### What you should do:
Omitting all images, transcribe the entries word for word.

### Source material:
◆ ◆ ◆ ◆ ◆ ◆ ◆

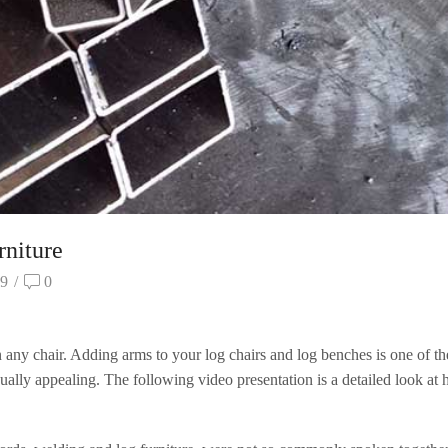
niture
9
/
0
any chair. Adding arms to your log chairs and log benches is one of th
ally appealing. The following video presentation is a detailed look at 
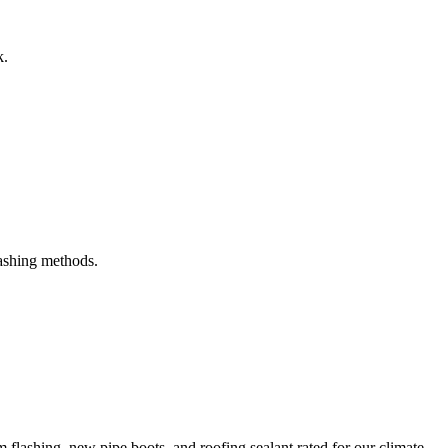
k.
ashing methods.
m flashing, new pipe boots, and roofing sealant rated for our climate.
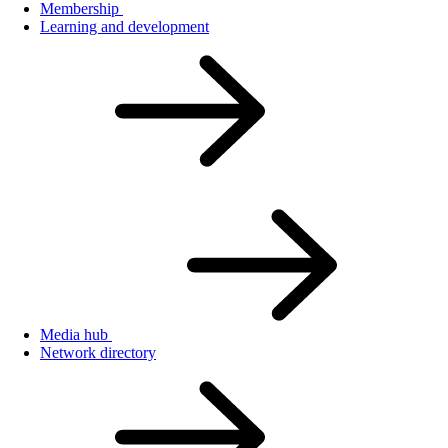
Membership
Learning and development
Media hub
Network directory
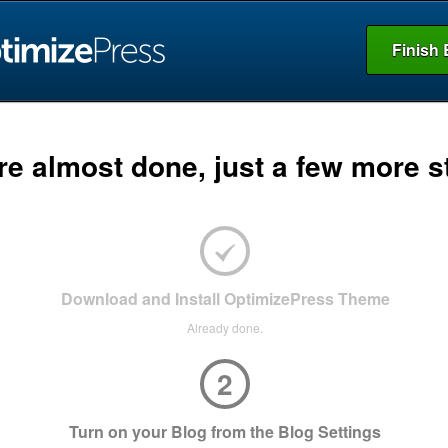
Finish 
re almost done, just a few more s
Download and Install OptimizePress Theme
Already done.
2
Turn on your Blog from the Blog Settings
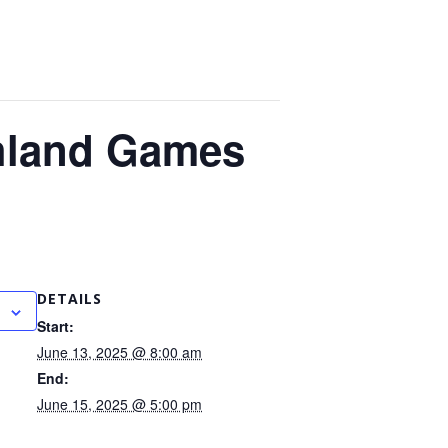
ghland Games
DETAILS
Start:
June 13, 2025 @ 8:00 am
End:
June 15, 2025 @ 5:00 pm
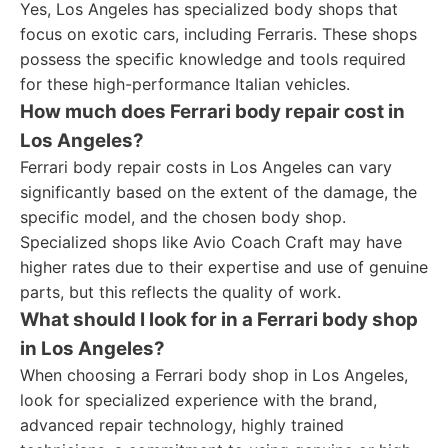
Yes, Los Angeles has specialized body shops that
focus on exotic cars, including Ferraris. These shops
possess the specific knowledge and tools required
for these high-performance Italian vehicles.
How much does Ferrari body repair cost in
Los Angeles?
Ferrari body repair costs in Los Angeles can vary
significantly based on the extent of the damage, the
specific model, and the chosen body shop.
Specialized shops like Avio Coach Craft may have
higher rates due to their expertise and use of genuine
parts, but this reflects the quality of work.
What should I look for in a Ferrari body shop
in Los Angeles?
When choosing a Ferrari body shop in Los Angeles,
look for specialized experience with the brand,
advanced repair technology, highly trained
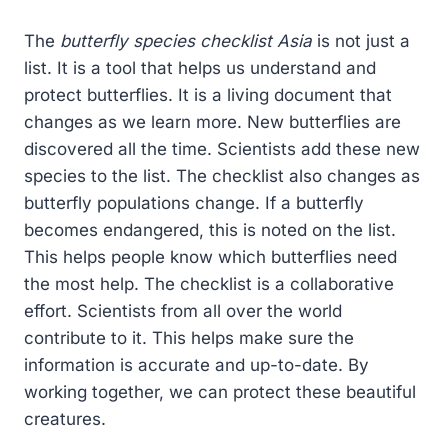
The
butterfly species checklist Asia
is not just a
list. It is a tool that helps us understand and
protect butterflies. It is a living document that
changes as we learn more. New butterflies are
discovered all the time. Scientists add these new
species to the list. The checklist also changes as
butterfly populations change. If a butterfly
becomes endangered, this is noted on the list.
This helps people know which butterflies need
the most help. The checklist is a collaborative
effort. Scientists from all over the world
contribute to it. This helps make sure the
information is accurate and up-to-date. By
working together, we can protect these beautiful
creatures.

◆ ◆ ◆ ◆ ◆ ◆ ◆

### Solution for this task:
niture
9
/
0
any chair. Adding arms to your log chairs and log benches is one of th
ally appealing. The following video presentation is a detailed look at 
k.
ashing methods.
m flashing, new pipe boots, and roofing sealant rated for our climate.
Membership
Learning and development
Media hub
Network directory
Finish 
re almost done, just a few more s
Download and Install OptimizePress Theme
Already done.
2
Turn on your Blog from the Blog Settings
ghland Games
DETAILS
Start:
June 13, 2025 @ 8:00 am
End:
June 15, 2025 @ 5:00 pm
Yes, Los Angeles has specialized body shops that
focus on exotic cars, including Ferraris. These shops
possess the specific knowledge and tools required
for these high-performance Italian vehicles.
How much does Ferrari body repair cost in
Los Angeles?
Ferrari body repair costs in Los Angeles can vary
significantly based on the extent of the damage, the
specific model, and the chosen body shop.
Specialized shops like Avio Coach Craft may have
higher rates due to their expertise and use of genuine
parts, but this reflects the quality of work.
What should I look for in a Ferrari body shop
in Los Angeles?
When choosing a Ferrari body shop in Los Angeles,
look for specialized experience with the brand,
advanced repair technology, highly trained
The
butterfly species checklist Asia
is not just a
list. It is a tool that helps us understand and
protect butterflies. It is a living document that
changes as we learn more. New butterflies are
discovered all the time. Scientists add these new
species to the list. The checklist also changes as
butterfly populations change. If a butterfly
becomes endangered, this is noted on the list.
This helps people know which butterflies need
the most help. The checklist is a collaborative
effort. Scientists from all over the world
contribute to it. This helps make sure the
information is accurate and up-to-date. By
working together, we can protect these beautiful
creatures.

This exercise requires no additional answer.